# DATASET RECORDS
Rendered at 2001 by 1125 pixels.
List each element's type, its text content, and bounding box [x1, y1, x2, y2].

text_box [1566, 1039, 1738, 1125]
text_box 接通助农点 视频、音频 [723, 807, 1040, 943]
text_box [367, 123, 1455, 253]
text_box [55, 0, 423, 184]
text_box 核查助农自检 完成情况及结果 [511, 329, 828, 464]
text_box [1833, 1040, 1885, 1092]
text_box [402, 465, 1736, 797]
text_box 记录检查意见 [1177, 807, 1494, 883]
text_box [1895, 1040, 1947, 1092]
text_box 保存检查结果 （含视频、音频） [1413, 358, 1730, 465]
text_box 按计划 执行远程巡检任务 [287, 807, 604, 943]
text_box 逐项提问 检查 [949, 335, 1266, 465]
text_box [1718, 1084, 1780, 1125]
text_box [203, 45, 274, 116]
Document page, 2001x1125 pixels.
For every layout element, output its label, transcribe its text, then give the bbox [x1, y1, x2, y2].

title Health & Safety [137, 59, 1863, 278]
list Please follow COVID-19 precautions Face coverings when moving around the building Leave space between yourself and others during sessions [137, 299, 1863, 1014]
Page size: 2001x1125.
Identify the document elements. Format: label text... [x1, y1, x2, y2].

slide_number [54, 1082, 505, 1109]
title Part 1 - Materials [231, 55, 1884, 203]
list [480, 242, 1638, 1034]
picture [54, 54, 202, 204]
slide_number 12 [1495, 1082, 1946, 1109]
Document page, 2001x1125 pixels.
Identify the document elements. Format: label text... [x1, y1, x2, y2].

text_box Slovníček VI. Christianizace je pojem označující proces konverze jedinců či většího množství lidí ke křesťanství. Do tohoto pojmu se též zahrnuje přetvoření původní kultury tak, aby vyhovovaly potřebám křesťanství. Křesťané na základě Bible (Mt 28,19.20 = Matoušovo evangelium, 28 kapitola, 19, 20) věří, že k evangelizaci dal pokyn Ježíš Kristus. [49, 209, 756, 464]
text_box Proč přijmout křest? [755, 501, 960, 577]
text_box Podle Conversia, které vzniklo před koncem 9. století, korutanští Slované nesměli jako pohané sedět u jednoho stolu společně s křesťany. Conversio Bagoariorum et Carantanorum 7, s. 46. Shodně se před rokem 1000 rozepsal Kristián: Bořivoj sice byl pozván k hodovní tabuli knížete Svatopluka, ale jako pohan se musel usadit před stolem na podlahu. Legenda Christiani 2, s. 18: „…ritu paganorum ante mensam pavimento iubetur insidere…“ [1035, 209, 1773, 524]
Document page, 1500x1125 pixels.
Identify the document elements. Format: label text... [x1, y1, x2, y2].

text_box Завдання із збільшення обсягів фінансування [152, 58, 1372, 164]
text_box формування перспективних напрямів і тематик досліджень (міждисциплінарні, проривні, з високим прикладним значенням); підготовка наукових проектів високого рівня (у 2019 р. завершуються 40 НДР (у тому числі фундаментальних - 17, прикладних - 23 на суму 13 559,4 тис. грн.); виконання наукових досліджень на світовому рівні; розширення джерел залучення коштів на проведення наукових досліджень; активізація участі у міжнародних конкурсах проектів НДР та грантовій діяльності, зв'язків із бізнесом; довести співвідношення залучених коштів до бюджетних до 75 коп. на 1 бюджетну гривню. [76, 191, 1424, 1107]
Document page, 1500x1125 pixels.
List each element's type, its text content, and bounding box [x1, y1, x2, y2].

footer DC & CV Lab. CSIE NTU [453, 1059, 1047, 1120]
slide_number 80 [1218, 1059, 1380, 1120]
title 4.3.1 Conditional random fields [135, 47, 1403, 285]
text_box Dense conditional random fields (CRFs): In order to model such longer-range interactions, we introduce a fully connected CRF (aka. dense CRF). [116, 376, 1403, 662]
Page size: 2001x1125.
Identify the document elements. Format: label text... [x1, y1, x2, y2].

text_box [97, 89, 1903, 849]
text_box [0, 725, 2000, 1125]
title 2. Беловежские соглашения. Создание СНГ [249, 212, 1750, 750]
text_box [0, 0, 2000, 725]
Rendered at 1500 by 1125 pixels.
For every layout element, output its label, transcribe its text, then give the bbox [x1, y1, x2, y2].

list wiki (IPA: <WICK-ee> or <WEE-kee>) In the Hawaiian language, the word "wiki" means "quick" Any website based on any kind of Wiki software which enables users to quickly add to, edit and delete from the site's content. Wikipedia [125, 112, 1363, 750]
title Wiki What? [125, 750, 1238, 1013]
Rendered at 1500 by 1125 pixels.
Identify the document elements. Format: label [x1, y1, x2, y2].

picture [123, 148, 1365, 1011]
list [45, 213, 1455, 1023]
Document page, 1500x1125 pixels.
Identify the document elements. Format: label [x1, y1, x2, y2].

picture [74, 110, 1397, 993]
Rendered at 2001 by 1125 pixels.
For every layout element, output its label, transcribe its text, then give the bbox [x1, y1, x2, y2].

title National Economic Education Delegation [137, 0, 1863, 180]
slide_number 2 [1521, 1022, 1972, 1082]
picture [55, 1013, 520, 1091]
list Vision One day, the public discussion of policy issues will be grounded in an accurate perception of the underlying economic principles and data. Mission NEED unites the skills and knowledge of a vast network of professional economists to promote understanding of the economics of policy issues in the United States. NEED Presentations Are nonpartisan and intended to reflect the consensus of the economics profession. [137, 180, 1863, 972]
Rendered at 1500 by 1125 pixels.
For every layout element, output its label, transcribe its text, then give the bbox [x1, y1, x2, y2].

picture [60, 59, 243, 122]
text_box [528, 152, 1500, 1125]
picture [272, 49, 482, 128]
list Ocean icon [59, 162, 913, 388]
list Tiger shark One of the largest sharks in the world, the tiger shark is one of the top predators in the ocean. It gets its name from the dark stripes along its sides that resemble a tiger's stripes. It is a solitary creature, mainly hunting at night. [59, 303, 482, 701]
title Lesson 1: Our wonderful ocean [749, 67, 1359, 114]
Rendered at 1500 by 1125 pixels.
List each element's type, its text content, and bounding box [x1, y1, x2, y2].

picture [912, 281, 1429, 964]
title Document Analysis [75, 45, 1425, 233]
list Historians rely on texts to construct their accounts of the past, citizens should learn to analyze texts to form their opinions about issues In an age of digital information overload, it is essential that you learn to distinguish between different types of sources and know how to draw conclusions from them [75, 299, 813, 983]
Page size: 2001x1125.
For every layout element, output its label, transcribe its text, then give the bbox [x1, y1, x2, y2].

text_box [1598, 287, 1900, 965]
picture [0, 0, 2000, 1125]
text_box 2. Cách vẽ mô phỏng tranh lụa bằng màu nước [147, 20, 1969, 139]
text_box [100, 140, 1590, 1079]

# TASK
Transcribe each record above exactly. Skip none.

# OUTPUT FOR THIS EXERCISE
Rendered at 2001 by 1125 pixels.
List each element's type, its text content, and bounding box [x1, y1, x2, y2].

text_box [1566, 1039, 1738, 1125]
text_box 接通助农点 视频、音频 [723, 807, 1040, 943]
text_box [367, 123, 1455, 253]
text_box [55, 0, 423, 184]
text_box 核查助农自检 完成情况及结果 [511, 329, 828, 464]
text_box [1833, 1040, 1885, 1092]
text_box [402, 465, 1736, 797]
text_box 记录检查意见 [1177, 807, 1494, 883]
text_box [1895, 1040, 1947, 1092]
text_box 保存检查结果 （含视频、音频） [1413, 358, 1730, 465]
text_box 按计划 执行远程巡检任务 [287, 807, 604, 943]
text_box 逐项提问 检查 [949, 335, 1266, 465]
text_box [1718, 1084, 1780, 1125]
text_box [203, 45, 274, 116]
Document page, 2001x1125 pixels.
For every layout element, output its label, transcribe its text, then give the bbox [x1, y1, x2, y2].

title Health & Safety [137, 59, 1863, 278]
list Please follow COVID-19 precautions Face coverings when moving around the building Leave space between yourself and others during sessions [137, 299, 1863, 1014]
Page size: 2001x1125.
Identify the document elements. Format: label text... [x1, y1, x2, y2].

slide_number [54, 1082, 505, 1109]
title Part 1 - Materials [231, 55, 1884, 203]
list [480, 242, 1638, 1034]
picture [54, 54, 202, 204]
slide_number 12 [1495, 1082, 1946, 1109]
Document page, 2001x1125 pixels.
Identify the document elements. Format: label text... [x1, y1, x2, y2].

text_box Slovníček VI. Christianizace je pojem označující proces konverze jedinců či většího množství lidí ke křesťanství. Do tohoto pojmu se též zahrnuje přetvoření původní kultury tak, aby vyhovovaly potřebám křesťanství. Křesťané na základě Bible (Mt 28,19.20 = Matoušovo evangelium, 28 kapitola, 19, 20) věří, že k evangelizaci dal pokyn Ježíš Kristus. [49, 209, 756, 464]
text_box Proč přijmout křest? [755, 501, 960, 577]
text_box Podle Conversia, které vzniklo před koncem 9. století, korutanští Slované nesměli jako pohané sedět u jednoho stolu společně s křesťany. Conversio Bagoariorum et Carantanorum 7, s. 46. Shodně se před rokem 1000 rozepsal Kristián: Bořivoj sice byl pozván k hodovní tabuli knížete Svatopluka, ale jako pohan se musel usadit před stolem na podlahu. Legenda Christiani 2, s. 18: „…ritu paganorum ante mensam pavimento iubetur insidere…“ [1035, 209, 1773, 524]
Document page, 1500x1125 pixels.
Identify the document elements. Format: label text... [x1, y1, x2, y2].

text_box Завдання із збільшення обсягів фінансування [152, 58, 1372, 164]
text_box формування перспективних напрямів і тематик досліджень (міждисциплінарні, проривні, з високим прикладним значенням); підготовка наукових проектів високого рівня (у 2019 р. завершуються 40 НДР (у тому числі фундаментальних - 17, прикладних - 23 на суму 13 559,4 тис. грн.); виконання наукових досліджень на світовому рівні; розширення джерел залучення коштів на проведення наукових досліджень; активізація участі у міжнародних конкурсах проектів НДР та грантовій діяльності, зв'язків із бізнесом; довести співвідношення залучених коштів до бюджетних до 75 коп. на 1 бюджетну гривню. [76, 191, 1424, 1107]
Document page, 1500x1125 pixels.
List each element's type, its text content, and bounding box [x1, y1, x2, y2].

footer DC & CV Lab. CSIE NTU [453, 1059, 1047, 1120]
slide_number 80 [1218, 1059, 1380, 1120]
title 4.3.1 Conditional random fields [135, 47, 1403, 285]
text_box Dense conditional random fields (CRFs): In order to model such longer-range interactions, we introduce a fully connected CRF (aka. dense CRF). [116, 376, 1403, 662]
Page size: 2001x1125.
Identify the document elements. Format: label text... [x1, y1, x2, y2].

text_box [97, 89, 1903, 849]
text_box [0, 725, 2000, 1125]
title 2. Беловежские соглашения. Создание СНГ [249, 212, 1750, 750]
text_box [0, 0, 2000, 725]
Rendered at 1500 by 1125 pixels.
For every layout element, output its label, transcribe its text, then give the bbox [x1, y1, x2, y2].

list wiki (IPA: <WICK-ee> or <WEE-kee>) In the Hawaiian language, the word "wiki" means "quick" Any website based on any kind of Wiki software which enables users to quickly add to, edit and delete from the site's content. Wikipedia [125, 112, 1363, 750]
title Wiki What? [125, 750, 1238, 1013]
Rendered at 1500 by 1125 pixels.
Identify the document elements. Format: label [x1, y1, x2, y2].

picture [123, 148, 1365, 1011]
list [45, 213, 1455, 1023]
Document page, 1500x1125 pixels.
Identify the document elements. Format: label [x1, y1, x2, y2].

picture [74, 110, 1397, 993]
Rendered at 2001 by 1125 pixels.
For every layout element, output its label, transcribe its text, then give the bbox [x1, y1, x2, y2].

title National Economic Education Delegation [137, 0, 1863, 180]
slide_number 2 [1521, 1022, 1972, 1082]
picture [55, 1013, 520, 1091]
list Vision One day, the public discussion of policy issues will be grounded in an accurate perception of the underlying economic principles and data. Mission NEED unites the skills and knowledge of a vast network of professional economists to promote understanding of the economics of policy issues in the United States. NEED Presentations Are nonpartisan and intended to reflect the consensus of the economics profession. [137, 180, 1863, 972]
Rendered at 1500 by 1125 pixels.
For every layout element, output its label, transcribe its text, then give the bbox [x1, y1, x2, y2].

picture [60, 59, 243, 122]
text_box [528, 152, 1500, 1125]
picture [272, 49, 482, 128]
list Ocean icon [59, 162, 913, 388]
list Tiger shark One of the largest sharks in the world, the tiger shark is one of the top predators in the ocean. It gets its name from the dark stripes along its sides that resemble a tiger's stripes. It is a solitary creature, mainly hunting at night. [59, 303, 482, 701]
title Lesson 1: Our wonderful ocean [749, 67, 1359, 114]
Rendered at 1500 by 1125 pixels.
List each element's type, its text content, and bounding box [x1, y1, x2, y2].

picture [912, 281, 1429, 964]
title Document Analysis [75, 45, 1425, 233]
list Historians rely on texts to construct their accounts of the past, citizens should learn to analyze texts to form their opinions about issues In an age of digital information overload, it is essential that you learn to distinguish between different types of sources and know how to draw conclusions from them [75, 299, 813, 983]
Page size: 2001x1125.
For every layout element, output its label, transcribe its text, then give the bbox [x1, y1, x2, y2].

text_box [1598, 287, 1900, 965]
picture [0, 0, 2000, 1125]
text_box 2. Cách vẽ mô phỏng tranh lụa bằng màu nước [147, 20, 1969, 139]
text_box [100, 140, 1590, 1079]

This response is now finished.